Thursday, September 15, 2011

Where are the Girls? : 5 Novels That Focus on Black Girls

[By Goyland Williams]

In my last post, I mentioned Toni Morrison’s motivation and sense of urgency for writing The Bluest Eye as stemming from her concern that far too many novels failed to acknowledge and fully develop young black girls as central characters. An exploration of African American novels that place attention on young black girls, such as Pecola Breedlove, present readers with both similar and dissimilar literary representations of the pressures that mold and shape black girls. Moreover, readers have the opportunity to consider how childhood representations and coming of age tales of young black girls coincide with the literary images of black women. It is at this critical site where African American children and young adults can find themselves in their reading, as they engage in that essential goal of adolescence –formulation of self, an identity.
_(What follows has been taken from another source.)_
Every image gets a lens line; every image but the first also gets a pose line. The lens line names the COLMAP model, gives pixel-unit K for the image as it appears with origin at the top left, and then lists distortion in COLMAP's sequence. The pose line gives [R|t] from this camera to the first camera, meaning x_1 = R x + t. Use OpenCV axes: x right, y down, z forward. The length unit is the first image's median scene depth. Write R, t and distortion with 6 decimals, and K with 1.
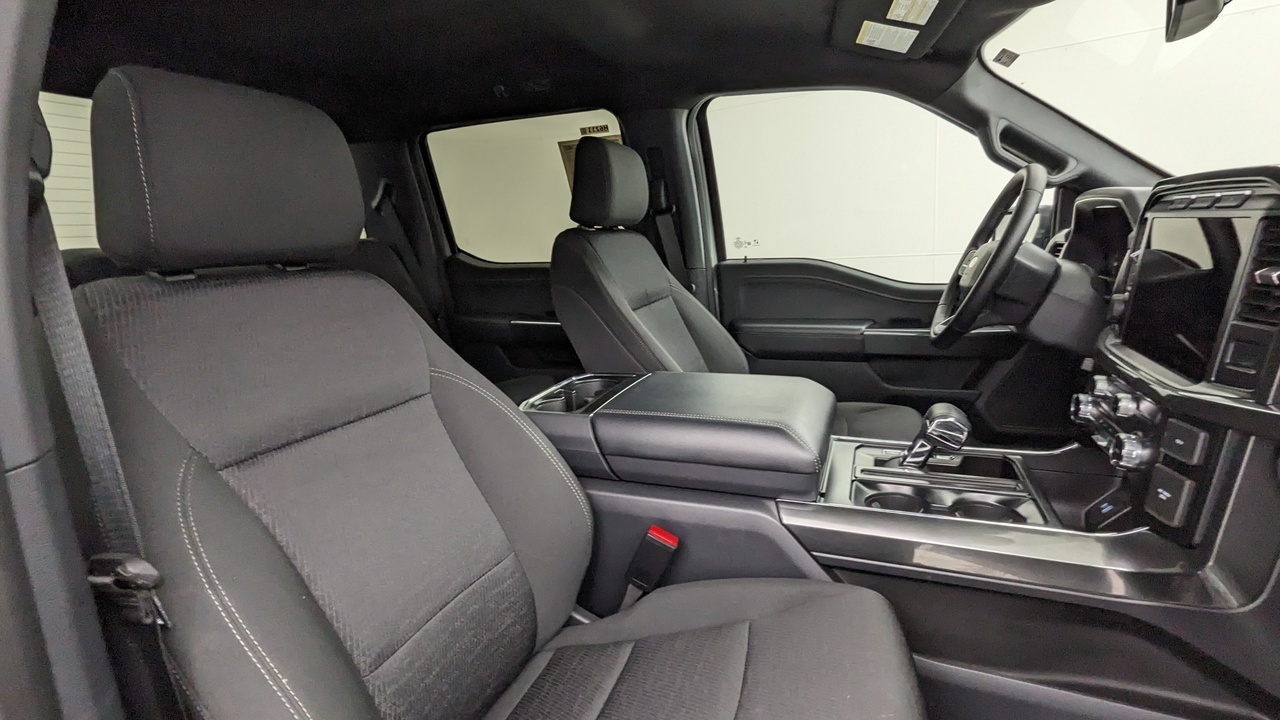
lens RADIAL K [[608.3, 0, 642.9], [0, 608.3, 358.3], [0, 0, 1]] dist [-0.001469, -0.000942]
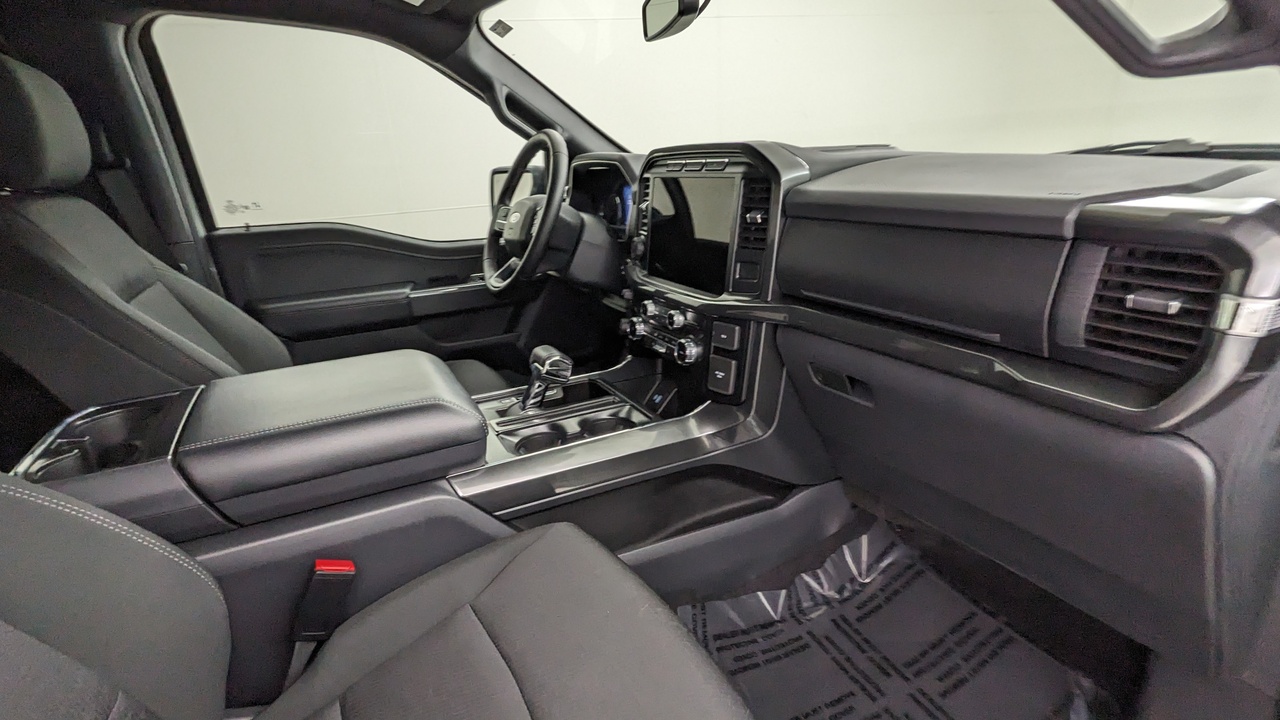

Below, I have compiled a list of five novels that focus on black girls and their development.



Louise Meriwether’s Daddy Was a Number Runner (1970) chronicles the lives and hardships of an African American family living in Harlem during the Great Depression. Francie, the 12 year old heroine, strives to maintain her integrity even amidst a cold, mean white racist world with humor and empathy as she comes to understand the dreams and despairs of Harlem without letting despair have the last word.
 
 
Toni Cade Bambara’s Gorilla My Love (1971) is the story of Hazel, a young girl living in New York City, with her two loving parents who feel that adults do not treat children with respect and honesty. Hazel comes from a family who values respect, education, and keeping one’s word.

Walter Dean Myer’s Motown and Didi: A Love Story (1984) takes us on a journey with Didi. Didi has dreams of moving, as far away from Harlem as her grades and scholarship offerings will take her. Motown, who has been shuffled from foster home, likes the security that Harlem has to offer, even if that security only means living in abandoned buildings. Set in Harlem during the 1980s, Myers has created a heart-wrenching love story that mixes family loyalty and peer pressure, along with a sprinkle of drugs and violence to tell this compelling love story.

 

Mildred Taylor’s Roll Of Thunder, Hear My Cry (1976) explores life in Mississippi through the lens of an African-American girl-Cassie Logan. The Logans own land in a time when many—black and white—are living as sharecroppers on various plantations. The novel is a “coming of age” story that focuses on Cassie Logan as she learns and witnesses the way things are in her society.




Virginia Hamilton’s novel Sweet Whispers, Brother Rush (1982) directly confronts issues of child abuse, single-parent families, and the death of a young person as told through 14 year old Teresa, who is the sole caretaker of her mentally disabled older brother, Dabney, while her mother works full time.